* _WHAT YOU ARE ASKED TO DO_: Repeat what the lines below say, word for word, and skip every image.
══ INFORMATION PROVIDED
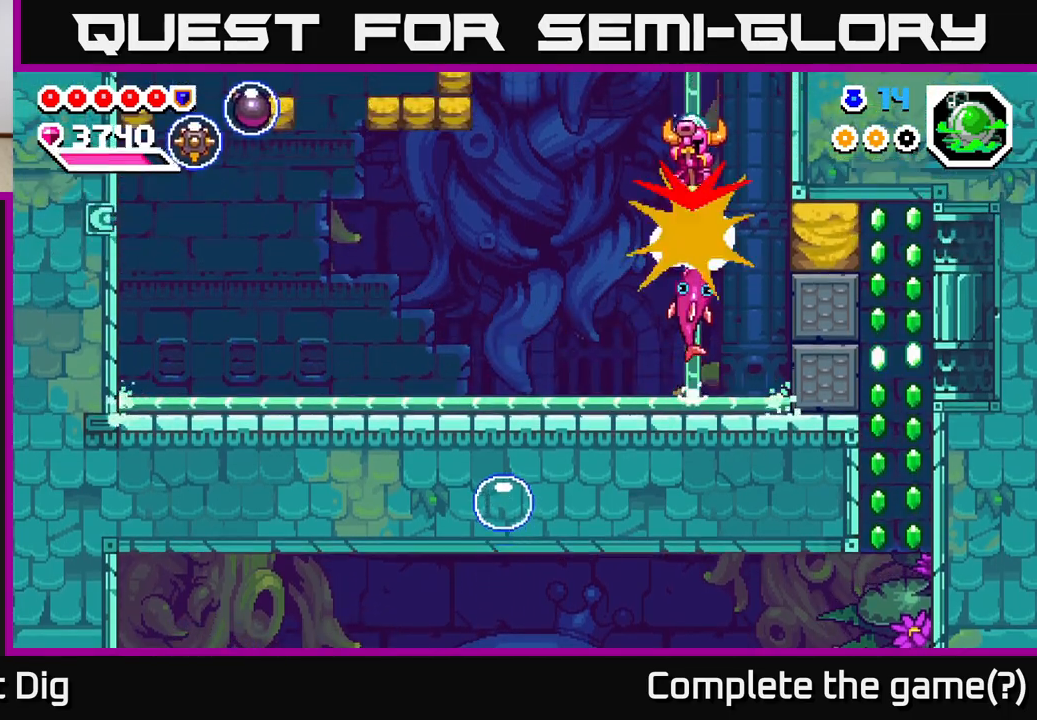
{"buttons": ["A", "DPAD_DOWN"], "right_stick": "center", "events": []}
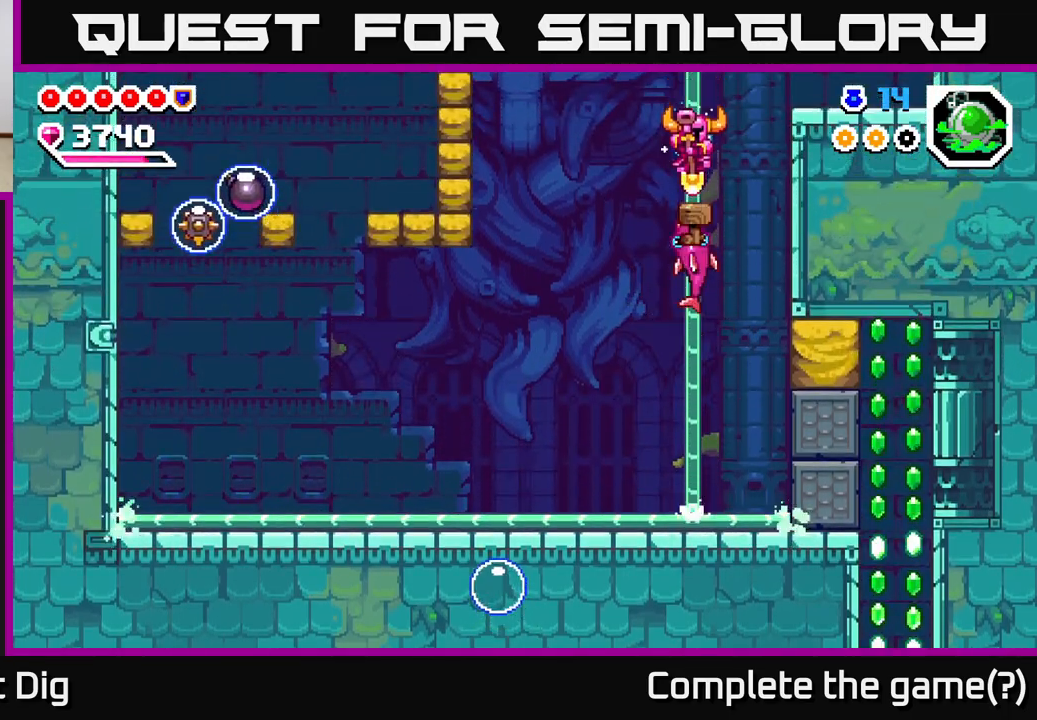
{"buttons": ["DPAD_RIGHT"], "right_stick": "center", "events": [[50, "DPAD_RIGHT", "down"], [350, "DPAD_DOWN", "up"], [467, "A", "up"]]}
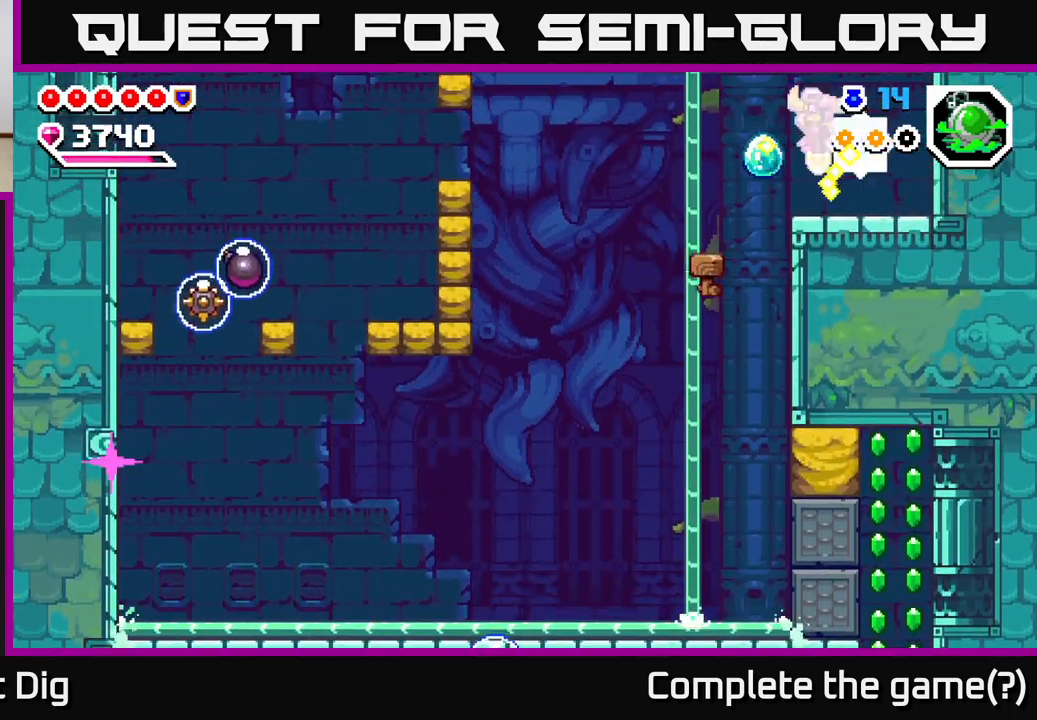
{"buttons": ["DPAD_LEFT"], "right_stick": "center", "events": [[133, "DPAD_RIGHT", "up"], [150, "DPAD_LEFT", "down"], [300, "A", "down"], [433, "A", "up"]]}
════
* _ANSWER FOR THE TASK_:
{"buttons": ["A", "DPAD_DOWN"], "right_stick": "center", "events": []}
{"buttons": ["DPAD_RIGHT"], "right_stick": "center", "events": [[50, "DPAD_RIGHT", "down"], [350, "DPAD_DOWN", "up"], [467, "A", "up"]]}
{"buttons": ["DPAD_LEFT"], "right_stick": "center", "events": [[133, "DPAD_RIGHT", "up"], [150, "DPAD_LEFT", "down"], [300, "A", "down"], [433, "A", "up"]]}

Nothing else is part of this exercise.